De heer De Villiers is weduwnaar van wijlen mej. Maude E. de la Harpe, en hertrouwd met Mej. M. Raubenheimer, voormalig bestuurster van de Oranje-Skool te Bloemfontein. Hij is Vrijstater van geboorte en, ofschoon hij de school zeer jong moest verlaten, heeft hij door eigen studies de examens voor advocaat en notaris kunnen afleggen en zich te Ficksburg een groote practijk verworven. Sedert 1918 legde hij zich toe op het boerenbedrijf en hij bezit thans twee groote boerderijen.

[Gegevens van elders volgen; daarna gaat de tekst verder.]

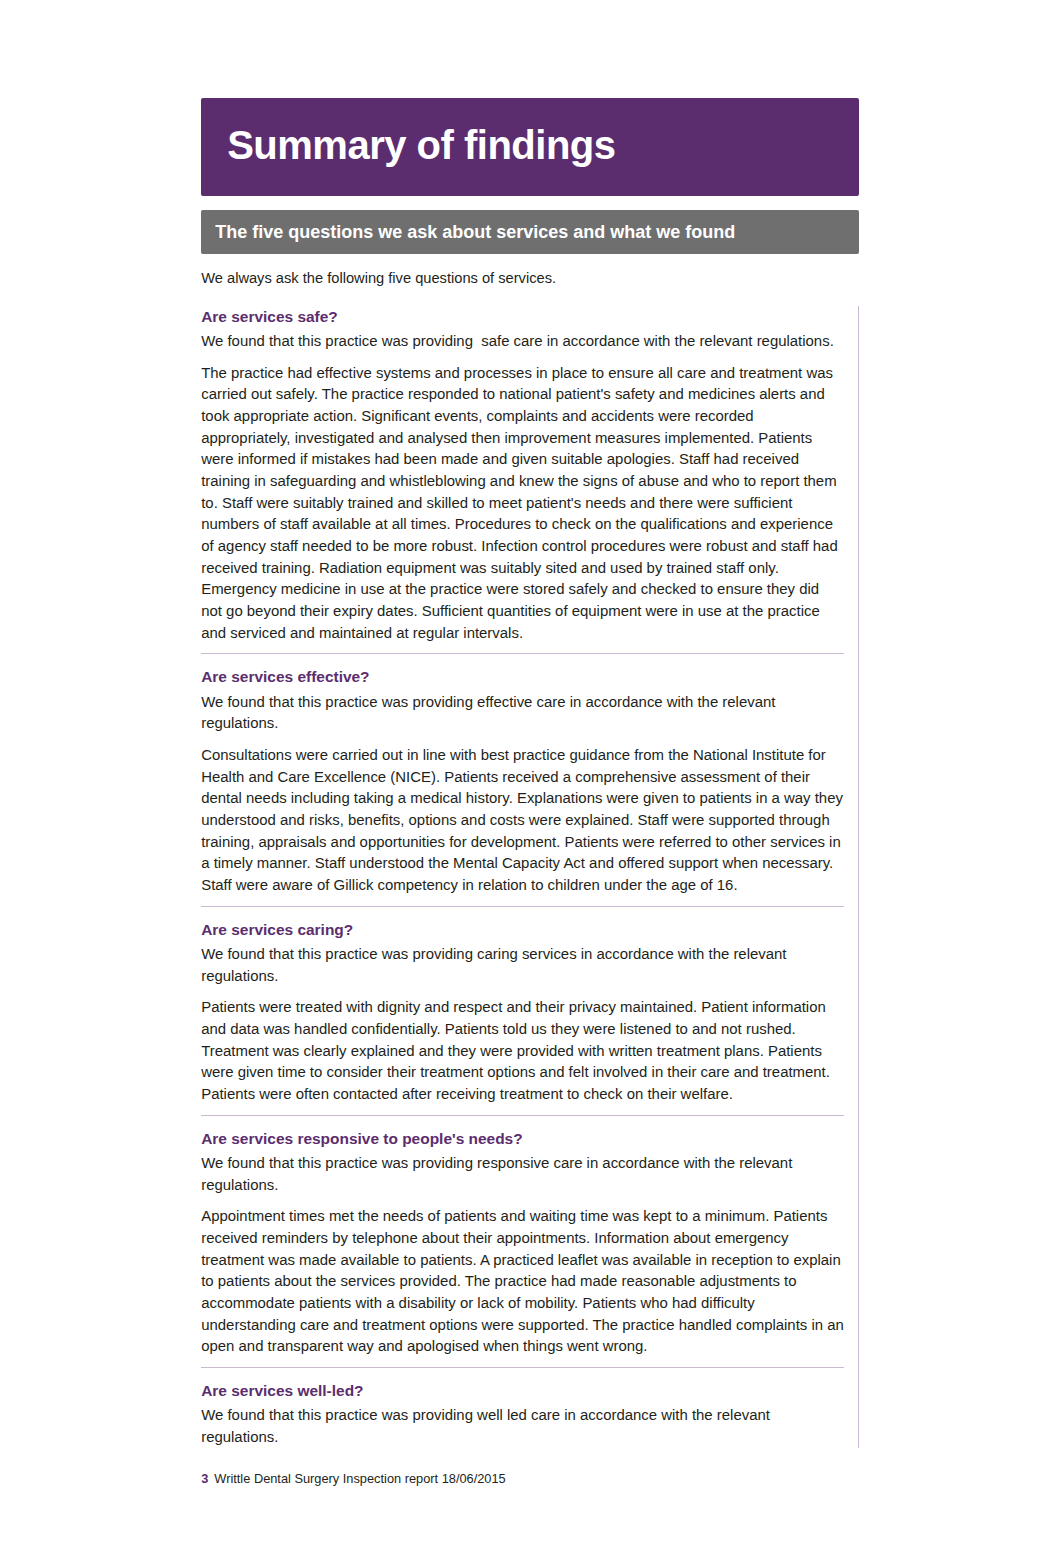Summary of findings
The five questions we ask about services and what we found
We always ask the following five questions of services.
Are services safe?
We found that this practice was providing safe care in accordance with the relevant regulations.
The practice had effective systems and processes in place to ensure all care and treatment was carried out safely. The practice responded to national patient's safety and medicines alerts and took appropriate action. Significant events, complaints and accidents were recorded appropriately, investigated and analysed then improvement measures implemented. Patients were informed if mistakes had been made and given suitable apologies. Staff had received training in safeguarding and whistleblowing and knew the signs of abuse and who to report them to. Staff were suitably trained and skilled to meet patient's needs and there were sufficient numbers of staff available at all times. Procedures to check on the qualifications and experience of agency staff needed to be more robust. Infection control procedures were robust and staff had received training. Radiation equipment was suitably sited and used by trained staff only. Emergency medicine in use at the practice were stored safely and checked to ensure they did not go beyond their expiry dates. Sufficient quantities of equipment were in use at the practice and serviced and maintained at regular intervals.
Are services effective?
We found that this practice was providing effective care in accordance with the relevant regulations.
Consultations were carried out in line with best practice guidance from the National Institute for Health and Care Excellence (NICE). Patients received a comprehensive assessment of their dental needs including taking a medical history. Explanations were given to patients in a way they understood and risks, benefits, options and costs were explained. Staff were supported through training, appraisals and opportunities for development. Patients were referred to other services in a timely manner. Staff understood the Mental Capacity Act and offered support when necessary. Staff were aware of Gillick competency in relation to children under the age of 16.
Are services caring?
We found that this practice was providing caring services in accordance with the relevant regulations.
Patients were treated with dignity and respect and their privacy maintained. Patient information and data was handled confidentially. Patients told us they were listened to and not rushed. Treatment was clearly explained and they were provided with written treatment plans. Patients were given time to consider their treatment options and felt involved in their care and treatment. Patients were often contacted after receiving treatment to check on their welfare.
Are services responsive to people's needs?
We found that this practice was providing responsive care in accordance with the relevant regulations.
Appointment times met the needs of patients and waiting time was kept to a minimum. Patients received reminders by telephone about their appointments. Information about emergency treatment was made available to patients. A practiced leaflet was available in reception to explain to patients about the services provided. The practice had made reasonable adjustments to accommodate patients with a disability or lack of mobility. Patients who had difficulty understanding care and treatment options were supported. The practice handled complaints in an open and transparent way and apologised when things went wrong.
Are services well-led?
We found that this practice was providing well led care in accordance with the relevant regulations.
3 Writtle Dental Surgery Inspection report 18/06/2015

De heer de Villiers heeft, zegt Die Burger, altijd groot belang in de openbare zaak gesteld. Gedurende bijna twintig jaar was hij lid van het gemeentebestuur van Ficksburg en verscheiden malen burgemeester, alsook bestuurlid van verschillende maatschappelijke instellingen. In 1914 werd hij tot lid van den Provincialen Raad gekozen en drie jaar later tot lid van het uitvoerend komiteit. Al spoedig werd hij de werkelijke leider en drijfkracht in dien raad. Aan zijn kennis van gemeentezaken is de door hem ontworpen Vrijstaatsche ‘Munisipale Ordonnansie’ te danken, die als een model-reglement wordt beschouwd. Ook in het onderwijs heeft hij aan zijn land groote diensten bewezen, den Vrijstaat gemaakt tot een voorbeeld voor de andere deelen der Unie.
Verleden jaar heeft de heer De Villiers een reis naar Europa en de Ver. Staten gemaakt. Men roemt zijn innemende persoonlijkheid, waarin, zegt zijn levensbeschrijver, ‘is baie bewaar gebly van die galantheid van sy Franse voorouers.’